Collection entries:
_ _ _

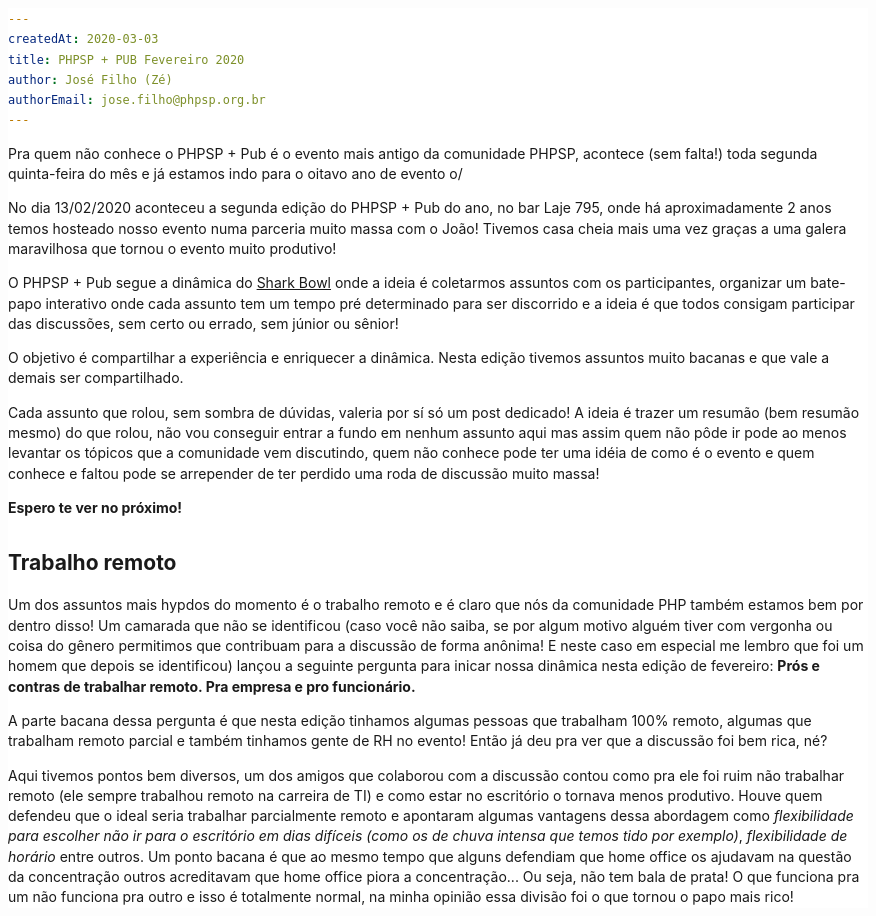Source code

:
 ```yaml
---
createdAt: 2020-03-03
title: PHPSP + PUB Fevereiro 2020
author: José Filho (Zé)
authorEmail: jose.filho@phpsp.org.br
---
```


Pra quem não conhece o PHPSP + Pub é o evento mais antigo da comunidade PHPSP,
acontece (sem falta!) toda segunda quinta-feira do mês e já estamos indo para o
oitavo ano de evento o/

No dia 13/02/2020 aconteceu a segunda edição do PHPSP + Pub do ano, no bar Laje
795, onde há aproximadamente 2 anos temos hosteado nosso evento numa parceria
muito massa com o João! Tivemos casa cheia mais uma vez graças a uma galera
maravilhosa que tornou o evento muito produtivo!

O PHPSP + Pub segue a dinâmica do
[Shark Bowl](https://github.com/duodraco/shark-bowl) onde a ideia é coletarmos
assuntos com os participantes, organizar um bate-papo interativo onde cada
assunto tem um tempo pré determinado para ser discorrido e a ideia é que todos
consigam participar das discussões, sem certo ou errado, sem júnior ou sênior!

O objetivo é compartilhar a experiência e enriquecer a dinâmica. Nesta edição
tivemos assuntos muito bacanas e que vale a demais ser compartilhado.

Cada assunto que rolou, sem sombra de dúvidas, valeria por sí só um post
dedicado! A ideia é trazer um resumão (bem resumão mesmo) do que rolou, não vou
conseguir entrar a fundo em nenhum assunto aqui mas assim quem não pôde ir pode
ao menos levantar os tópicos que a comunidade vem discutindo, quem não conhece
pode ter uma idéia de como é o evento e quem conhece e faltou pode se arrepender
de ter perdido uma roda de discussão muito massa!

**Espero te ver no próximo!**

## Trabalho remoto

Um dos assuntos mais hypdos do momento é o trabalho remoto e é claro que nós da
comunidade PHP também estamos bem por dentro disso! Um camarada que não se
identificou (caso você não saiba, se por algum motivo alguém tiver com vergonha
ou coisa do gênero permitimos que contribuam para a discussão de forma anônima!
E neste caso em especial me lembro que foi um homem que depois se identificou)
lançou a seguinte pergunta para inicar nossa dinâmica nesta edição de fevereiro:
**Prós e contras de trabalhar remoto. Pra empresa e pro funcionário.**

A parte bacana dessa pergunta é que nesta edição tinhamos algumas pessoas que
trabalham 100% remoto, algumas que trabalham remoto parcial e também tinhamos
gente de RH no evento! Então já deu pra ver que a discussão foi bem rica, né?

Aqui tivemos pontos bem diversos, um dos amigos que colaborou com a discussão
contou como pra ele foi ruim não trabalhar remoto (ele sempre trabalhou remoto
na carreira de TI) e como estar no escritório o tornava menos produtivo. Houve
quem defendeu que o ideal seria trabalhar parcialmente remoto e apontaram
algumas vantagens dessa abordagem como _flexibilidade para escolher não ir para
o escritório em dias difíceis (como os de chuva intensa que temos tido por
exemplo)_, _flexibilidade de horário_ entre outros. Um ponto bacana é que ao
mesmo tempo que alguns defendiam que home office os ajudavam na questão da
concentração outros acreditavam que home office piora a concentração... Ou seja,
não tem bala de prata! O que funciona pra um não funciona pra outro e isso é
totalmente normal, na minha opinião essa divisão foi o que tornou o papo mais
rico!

_ _ _

AIM OF THE EXERCISE:
Scan the data above for the word "dessa", then copy every line that holds it.

ANSWER FOR THIS EXERCISE:
A parte bacana dessa pergunta é que nesta edição tinhamos algumas pessoas que
algumas vantagens dessa abordagem como _flexibilidade para escolher não ir para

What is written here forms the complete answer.